Entries shown Block Start
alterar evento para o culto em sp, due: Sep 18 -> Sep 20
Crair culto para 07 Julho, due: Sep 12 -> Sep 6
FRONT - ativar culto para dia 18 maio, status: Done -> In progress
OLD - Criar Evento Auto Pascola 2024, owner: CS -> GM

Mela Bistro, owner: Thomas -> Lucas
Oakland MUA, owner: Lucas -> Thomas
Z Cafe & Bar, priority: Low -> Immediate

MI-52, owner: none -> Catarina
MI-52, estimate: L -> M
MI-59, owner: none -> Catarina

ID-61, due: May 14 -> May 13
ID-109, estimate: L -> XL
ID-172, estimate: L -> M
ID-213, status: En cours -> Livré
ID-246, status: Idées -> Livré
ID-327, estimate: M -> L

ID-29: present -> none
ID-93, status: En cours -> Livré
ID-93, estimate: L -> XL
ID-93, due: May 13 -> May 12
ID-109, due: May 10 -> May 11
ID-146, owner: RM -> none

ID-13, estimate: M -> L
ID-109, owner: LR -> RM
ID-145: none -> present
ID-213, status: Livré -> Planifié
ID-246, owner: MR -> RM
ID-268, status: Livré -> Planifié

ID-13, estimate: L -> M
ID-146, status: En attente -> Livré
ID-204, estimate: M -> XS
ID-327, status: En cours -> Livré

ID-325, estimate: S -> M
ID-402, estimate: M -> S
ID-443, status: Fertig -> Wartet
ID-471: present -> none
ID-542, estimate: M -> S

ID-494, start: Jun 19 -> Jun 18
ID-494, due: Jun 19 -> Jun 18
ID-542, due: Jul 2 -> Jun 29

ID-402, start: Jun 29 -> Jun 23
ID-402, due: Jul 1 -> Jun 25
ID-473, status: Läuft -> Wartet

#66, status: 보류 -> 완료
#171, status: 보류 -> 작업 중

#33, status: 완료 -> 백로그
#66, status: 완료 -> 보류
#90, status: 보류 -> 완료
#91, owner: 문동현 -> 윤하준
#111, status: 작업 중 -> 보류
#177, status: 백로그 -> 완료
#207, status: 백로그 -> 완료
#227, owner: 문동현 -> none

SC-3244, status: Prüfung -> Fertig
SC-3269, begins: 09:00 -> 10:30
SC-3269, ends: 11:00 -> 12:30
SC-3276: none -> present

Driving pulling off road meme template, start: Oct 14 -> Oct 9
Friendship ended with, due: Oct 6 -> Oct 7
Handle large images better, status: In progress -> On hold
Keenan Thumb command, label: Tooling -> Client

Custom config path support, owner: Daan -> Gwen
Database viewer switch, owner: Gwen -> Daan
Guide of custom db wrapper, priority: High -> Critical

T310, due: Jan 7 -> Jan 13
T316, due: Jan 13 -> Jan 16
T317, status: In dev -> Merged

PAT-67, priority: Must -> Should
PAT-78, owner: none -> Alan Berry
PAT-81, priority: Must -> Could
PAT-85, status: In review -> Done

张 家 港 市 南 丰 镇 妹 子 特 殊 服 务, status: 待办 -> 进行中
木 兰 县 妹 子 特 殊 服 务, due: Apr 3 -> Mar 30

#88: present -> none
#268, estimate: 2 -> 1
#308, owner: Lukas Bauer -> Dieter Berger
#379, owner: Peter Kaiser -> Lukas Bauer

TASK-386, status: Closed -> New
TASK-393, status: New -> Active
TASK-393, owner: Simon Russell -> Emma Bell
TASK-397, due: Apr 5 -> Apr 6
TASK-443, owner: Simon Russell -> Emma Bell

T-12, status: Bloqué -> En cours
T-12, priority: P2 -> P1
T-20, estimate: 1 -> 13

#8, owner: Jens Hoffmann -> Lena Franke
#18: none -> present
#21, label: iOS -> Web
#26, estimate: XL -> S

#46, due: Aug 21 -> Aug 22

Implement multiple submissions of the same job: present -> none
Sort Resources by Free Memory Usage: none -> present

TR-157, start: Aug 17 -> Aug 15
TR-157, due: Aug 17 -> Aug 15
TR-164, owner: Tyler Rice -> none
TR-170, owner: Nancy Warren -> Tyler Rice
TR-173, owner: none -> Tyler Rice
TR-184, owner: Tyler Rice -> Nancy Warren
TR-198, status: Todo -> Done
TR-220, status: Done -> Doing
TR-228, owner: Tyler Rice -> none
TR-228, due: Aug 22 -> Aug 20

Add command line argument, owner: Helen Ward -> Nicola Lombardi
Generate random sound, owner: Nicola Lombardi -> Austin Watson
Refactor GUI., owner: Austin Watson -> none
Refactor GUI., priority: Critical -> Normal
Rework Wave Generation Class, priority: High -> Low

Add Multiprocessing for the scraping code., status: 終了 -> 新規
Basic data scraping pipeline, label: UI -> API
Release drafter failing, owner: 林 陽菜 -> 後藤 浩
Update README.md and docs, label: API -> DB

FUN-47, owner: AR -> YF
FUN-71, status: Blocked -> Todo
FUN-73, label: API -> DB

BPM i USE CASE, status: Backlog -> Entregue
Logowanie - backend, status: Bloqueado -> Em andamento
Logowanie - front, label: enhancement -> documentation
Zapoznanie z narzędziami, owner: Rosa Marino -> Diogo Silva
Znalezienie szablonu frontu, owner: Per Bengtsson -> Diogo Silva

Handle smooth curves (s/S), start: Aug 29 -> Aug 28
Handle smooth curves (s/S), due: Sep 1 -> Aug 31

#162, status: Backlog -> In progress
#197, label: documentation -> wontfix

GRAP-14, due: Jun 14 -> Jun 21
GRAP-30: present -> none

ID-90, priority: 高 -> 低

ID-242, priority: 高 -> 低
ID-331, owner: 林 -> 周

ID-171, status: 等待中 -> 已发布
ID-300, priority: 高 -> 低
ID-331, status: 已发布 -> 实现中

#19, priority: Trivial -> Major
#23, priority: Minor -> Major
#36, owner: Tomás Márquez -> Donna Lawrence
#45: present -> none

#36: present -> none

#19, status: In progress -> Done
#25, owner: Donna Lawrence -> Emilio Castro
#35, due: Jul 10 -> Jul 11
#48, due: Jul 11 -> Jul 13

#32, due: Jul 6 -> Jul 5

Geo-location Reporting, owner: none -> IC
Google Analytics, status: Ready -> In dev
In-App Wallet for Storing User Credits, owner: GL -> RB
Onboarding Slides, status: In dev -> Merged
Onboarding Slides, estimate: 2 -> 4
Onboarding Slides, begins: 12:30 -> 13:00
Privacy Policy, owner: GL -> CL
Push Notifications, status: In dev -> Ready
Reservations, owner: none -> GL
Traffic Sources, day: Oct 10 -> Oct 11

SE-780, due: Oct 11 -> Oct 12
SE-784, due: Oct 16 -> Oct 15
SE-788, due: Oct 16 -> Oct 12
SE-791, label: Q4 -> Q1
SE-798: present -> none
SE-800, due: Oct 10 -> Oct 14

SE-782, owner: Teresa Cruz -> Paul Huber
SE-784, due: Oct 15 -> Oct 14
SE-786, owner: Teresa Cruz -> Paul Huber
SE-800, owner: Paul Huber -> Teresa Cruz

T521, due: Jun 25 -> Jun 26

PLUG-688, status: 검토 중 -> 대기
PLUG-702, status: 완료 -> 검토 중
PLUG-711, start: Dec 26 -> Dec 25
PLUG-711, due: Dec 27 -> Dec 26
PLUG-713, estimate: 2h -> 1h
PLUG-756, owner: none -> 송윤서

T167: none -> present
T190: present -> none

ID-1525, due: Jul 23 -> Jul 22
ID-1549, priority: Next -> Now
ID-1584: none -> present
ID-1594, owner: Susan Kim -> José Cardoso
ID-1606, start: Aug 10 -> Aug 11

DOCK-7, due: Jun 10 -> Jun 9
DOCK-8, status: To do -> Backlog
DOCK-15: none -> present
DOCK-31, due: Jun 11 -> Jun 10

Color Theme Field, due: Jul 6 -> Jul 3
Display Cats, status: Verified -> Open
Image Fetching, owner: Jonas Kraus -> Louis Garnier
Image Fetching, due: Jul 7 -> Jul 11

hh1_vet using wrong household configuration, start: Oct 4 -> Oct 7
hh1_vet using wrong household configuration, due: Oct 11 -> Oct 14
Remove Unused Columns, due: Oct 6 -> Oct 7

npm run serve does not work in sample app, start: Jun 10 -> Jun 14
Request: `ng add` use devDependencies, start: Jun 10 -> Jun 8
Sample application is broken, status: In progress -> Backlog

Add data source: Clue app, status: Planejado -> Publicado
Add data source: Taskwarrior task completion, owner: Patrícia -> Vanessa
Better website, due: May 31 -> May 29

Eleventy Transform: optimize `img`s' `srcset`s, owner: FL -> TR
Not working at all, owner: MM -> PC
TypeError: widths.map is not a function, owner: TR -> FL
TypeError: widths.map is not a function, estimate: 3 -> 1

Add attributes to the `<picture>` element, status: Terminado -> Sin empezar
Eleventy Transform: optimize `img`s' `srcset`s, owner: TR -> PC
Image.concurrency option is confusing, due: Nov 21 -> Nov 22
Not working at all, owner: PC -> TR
Entries shown Block End
Look through the entries above; copy every line holding the string "Lucas".

Mela Bistro, owner: Thomas -> Lucas
Oakland MUA, owner: Lucas -> Thomas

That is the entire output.